## PROBLEM TO WORK ON:
Extract, exactly as written, each line from the start of the records below to the line containing "تجارية في الطائف | 2026 تشهد مدينة الطائف نه", both ends included; drop the pictures.

Collected data:
....................

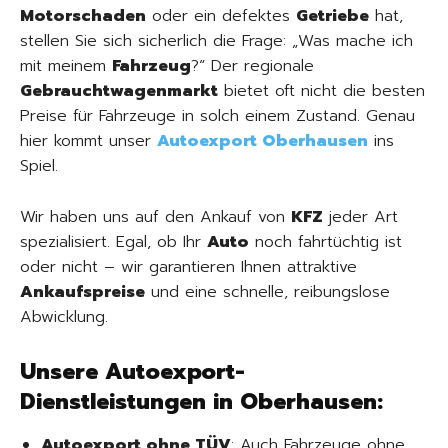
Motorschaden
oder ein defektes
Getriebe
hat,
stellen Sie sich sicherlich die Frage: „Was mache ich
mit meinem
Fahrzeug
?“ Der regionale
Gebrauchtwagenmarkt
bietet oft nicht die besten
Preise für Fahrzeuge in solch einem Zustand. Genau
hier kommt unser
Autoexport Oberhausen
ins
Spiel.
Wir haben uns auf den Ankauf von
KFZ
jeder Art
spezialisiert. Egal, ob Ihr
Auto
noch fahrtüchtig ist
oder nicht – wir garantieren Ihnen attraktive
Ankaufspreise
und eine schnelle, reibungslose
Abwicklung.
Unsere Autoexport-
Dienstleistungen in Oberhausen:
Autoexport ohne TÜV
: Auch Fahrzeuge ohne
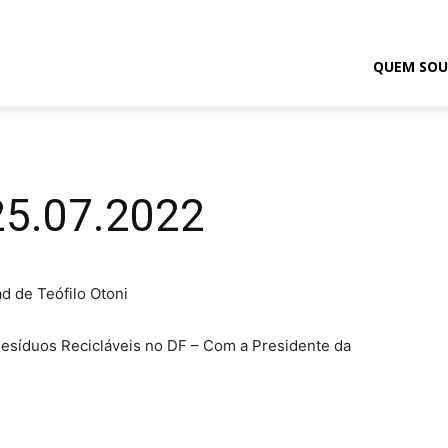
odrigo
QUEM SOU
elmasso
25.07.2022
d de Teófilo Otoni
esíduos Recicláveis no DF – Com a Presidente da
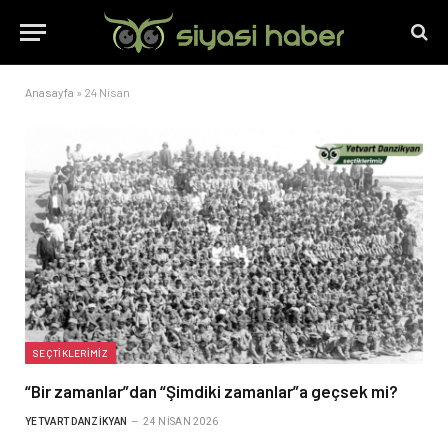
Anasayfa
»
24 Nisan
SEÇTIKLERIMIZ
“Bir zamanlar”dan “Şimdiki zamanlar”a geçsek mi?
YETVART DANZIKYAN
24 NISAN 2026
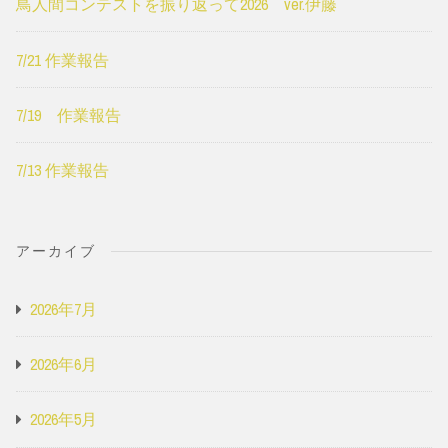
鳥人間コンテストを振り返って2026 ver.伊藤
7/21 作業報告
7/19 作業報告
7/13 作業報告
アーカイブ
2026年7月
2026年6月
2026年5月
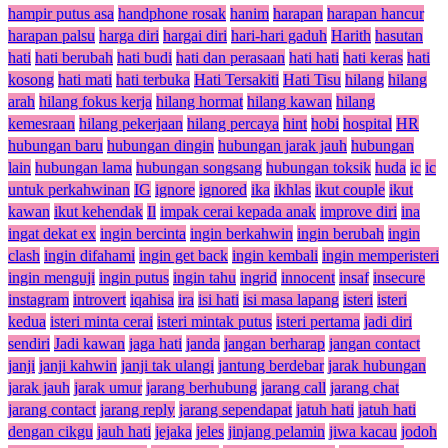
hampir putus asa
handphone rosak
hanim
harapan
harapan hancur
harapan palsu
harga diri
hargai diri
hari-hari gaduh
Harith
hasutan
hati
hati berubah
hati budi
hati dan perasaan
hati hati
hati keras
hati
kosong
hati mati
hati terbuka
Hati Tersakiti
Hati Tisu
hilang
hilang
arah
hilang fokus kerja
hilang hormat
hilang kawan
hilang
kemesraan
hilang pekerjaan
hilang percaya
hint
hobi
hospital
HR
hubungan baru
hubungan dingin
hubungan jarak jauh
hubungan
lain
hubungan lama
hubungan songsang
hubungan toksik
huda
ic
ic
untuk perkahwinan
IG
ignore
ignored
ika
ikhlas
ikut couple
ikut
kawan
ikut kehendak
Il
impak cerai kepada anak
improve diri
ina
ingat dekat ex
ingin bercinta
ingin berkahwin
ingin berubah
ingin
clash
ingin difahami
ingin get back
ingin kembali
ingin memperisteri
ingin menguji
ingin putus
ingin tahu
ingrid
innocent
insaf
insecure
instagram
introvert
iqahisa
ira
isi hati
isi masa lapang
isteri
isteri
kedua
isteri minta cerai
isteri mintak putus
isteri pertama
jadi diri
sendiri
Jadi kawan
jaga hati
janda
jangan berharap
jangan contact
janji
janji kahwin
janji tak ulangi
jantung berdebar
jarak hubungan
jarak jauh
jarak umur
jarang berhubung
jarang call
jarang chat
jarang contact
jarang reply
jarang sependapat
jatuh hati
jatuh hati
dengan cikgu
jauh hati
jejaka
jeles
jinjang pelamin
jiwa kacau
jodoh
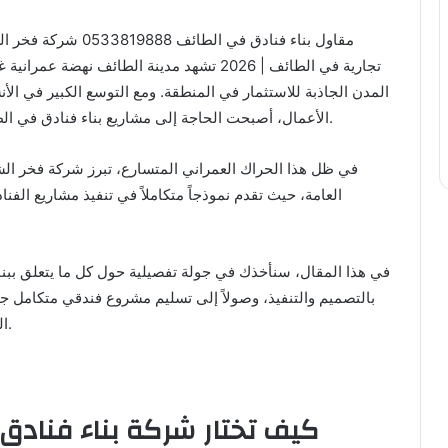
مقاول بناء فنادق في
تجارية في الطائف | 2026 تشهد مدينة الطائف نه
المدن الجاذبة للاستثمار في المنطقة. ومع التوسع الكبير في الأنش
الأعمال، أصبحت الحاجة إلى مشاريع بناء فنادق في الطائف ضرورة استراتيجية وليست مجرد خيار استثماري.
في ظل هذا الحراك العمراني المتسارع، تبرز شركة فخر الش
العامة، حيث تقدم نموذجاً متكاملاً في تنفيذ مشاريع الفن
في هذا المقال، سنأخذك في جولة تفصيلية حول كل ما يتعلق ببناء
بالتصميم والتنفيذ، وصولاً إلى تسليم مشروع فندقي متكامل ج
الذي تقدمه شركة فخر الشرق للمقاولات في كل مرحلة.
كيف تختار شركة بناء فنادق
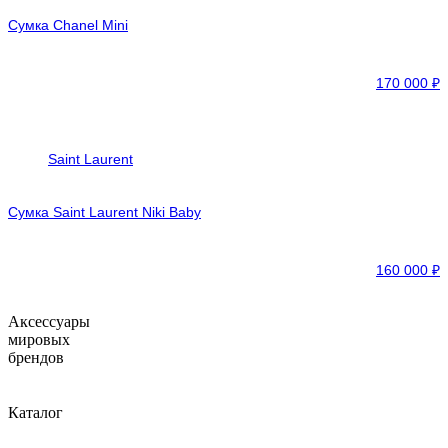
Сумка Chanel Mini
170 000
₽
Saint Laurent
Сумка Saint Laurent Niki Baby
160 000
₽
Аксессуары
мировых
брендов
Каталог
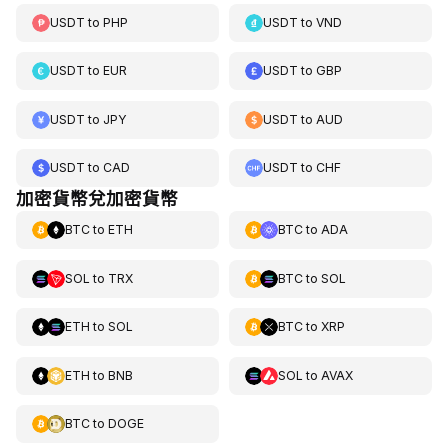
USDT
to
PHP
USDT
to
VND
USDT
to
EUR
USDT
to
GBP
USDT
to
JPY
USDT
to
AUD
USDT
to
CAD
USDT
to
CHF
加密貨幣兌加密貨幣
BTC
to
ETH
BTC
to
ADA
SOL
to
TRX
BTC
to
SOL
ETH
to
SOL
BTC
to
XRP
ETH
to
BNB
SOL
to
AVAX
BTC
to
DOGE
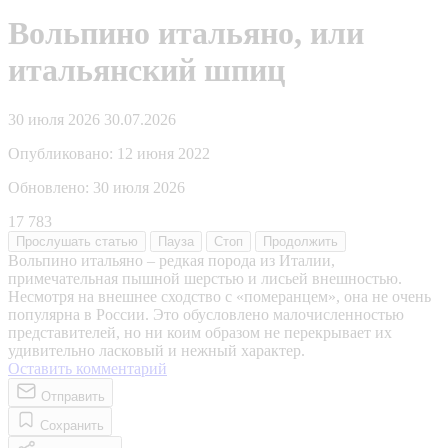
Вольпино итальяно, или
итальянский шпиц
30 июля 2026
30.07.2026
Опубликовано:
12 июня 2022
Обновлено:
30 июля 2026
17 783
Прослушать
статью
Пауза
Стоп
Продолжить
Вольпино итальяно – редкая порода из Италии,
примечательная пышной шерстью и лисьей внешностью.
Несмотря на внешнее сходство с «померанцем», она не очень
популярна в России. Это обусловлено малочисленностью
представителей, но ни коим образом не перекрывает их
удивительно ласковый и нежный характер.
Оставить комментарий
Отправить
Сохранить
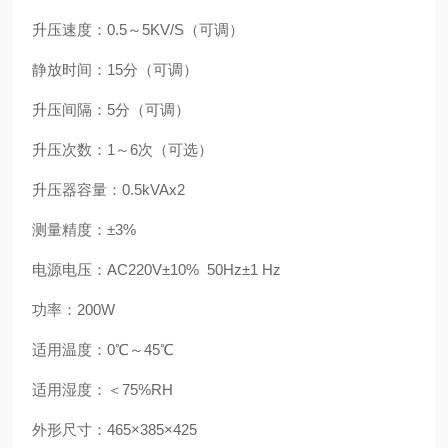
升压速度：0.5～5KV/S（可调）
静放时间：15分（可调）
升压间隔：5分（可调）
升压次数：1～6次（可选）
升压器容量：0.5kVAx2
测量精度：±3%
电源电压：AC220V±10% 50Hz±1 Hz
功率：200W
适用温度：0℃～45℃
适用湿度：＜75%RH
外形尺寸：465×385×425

....................

## SOLUTION FOR THIS TASK:
Motorschaden
oder ein defektes
Getriebe
hat,
stellen Sie sich sicherlich die Frage: „Was mache ich
mit meinem
Fahrzeug
?“ Der regionale
Gebrauchtwagenmarkt
bietet oft nicht die besten
Preise für Fahrzeuge in solch einem Zustand. Genau
hier kommt unser
Autoexport Oberhausen
ins
Spiel.
Wir haben uns auf den Ankauf von
KFZ
jeder Art
spezialisiert. Egal, ob Ihr
Auto
noch fahrtüchtig ist
oder nicht – wir garantieren Ihnen attraktive
Ankaufspreise
und eine schnelle, reibungslose
Abwicklung.
Unsere Autoexport-
Dienstleistungen in Oberhausen:
Autoexport ohne TÜV
: Auch Fahrzeuge ohne
odrigo
QUEM SOU
elmasso
25.07.2022
d de Teófilo Otoni
esíduos Recicláveis no DF – Com a Presidente da
Anasayfa
»
24 Nisan
SEÇTIKLERIMIZ
“Bir zamanlar”dan “Şimdiki zamanlar”a geçsek mi?
YETVART DANZIKYAN
24 NISAN 2026
鳥人間コンテストを振り返って2026 ver.伊藤
7/21 作業報告
7/19 作業報告
7/13 作業報告
アーカイブ
2026年7月
2026年6月
2026年5月
hampir putus asa
handphone rosak
hanim
harapan
harapan hancur
harapan palsu
harga diri
hargai diri
hari-hari gaduh
Harith
hasutan
hati
hati berubah
hati budi
hati dan perasaan
hati hati
hati keras
hati
kosong
hati mati
hati terbuka
Hati Tersakiti
Hati Tisu
hilang
hilang
arah
hilang fokus kerja
hilang hormat
hilang kawan
hilang
kemesraan
hilang pekerjaan
hilang percaya
hint
hobi
hospital
HR
hubungan baru
hubungan dingin
hubungan jarak jauh
hubungan
lain
hubungan lama
hubungan songsang
hubungan toksik
huda
ic
ic
untuk perkahwinan
IG
ignore
ignored
ika
ikhlas
ikut couple
ikut
kawan
ikut kehendak
Il
impak cerai kepada anak
improve diri
ina
ingat dekat ex
ingin bercinta
ingin berkahwin
ingin berubah
ingin
clash
ingin difahami
ingin get back
ingin kembali
ingin memperisteri
ingin menguji
ingin putus
ingin tahu
ingrid
innocent
insaf
insecure
instagram
introvert
iqahisa
ira
isi hati
isi masa lapang
isteri
isteri
kedua
isteri minta cerai
isteri mintak putus
isteri pertama
jadi diri
sendiri
Jadi kawan
jaga hati
janda
jangan berharap
jangan contact
janji
janji kahwin
janji tak ulangi
jantung berdebar
jarak hubungan
jarak jauh
jarak umur
jarang berhubung
jarang call
jarang chat
jarang contact
jarang reply
jarang sependapat
jatuh hati
jatuh hati
dengan cikgu
jauh hati
jejaka
jeles
jinjang pelamin
jiwa kacau
jodoh
مقاول بناء فنادق في
تجارية في الطائف | 2026 تشهد مدينة الطائف نه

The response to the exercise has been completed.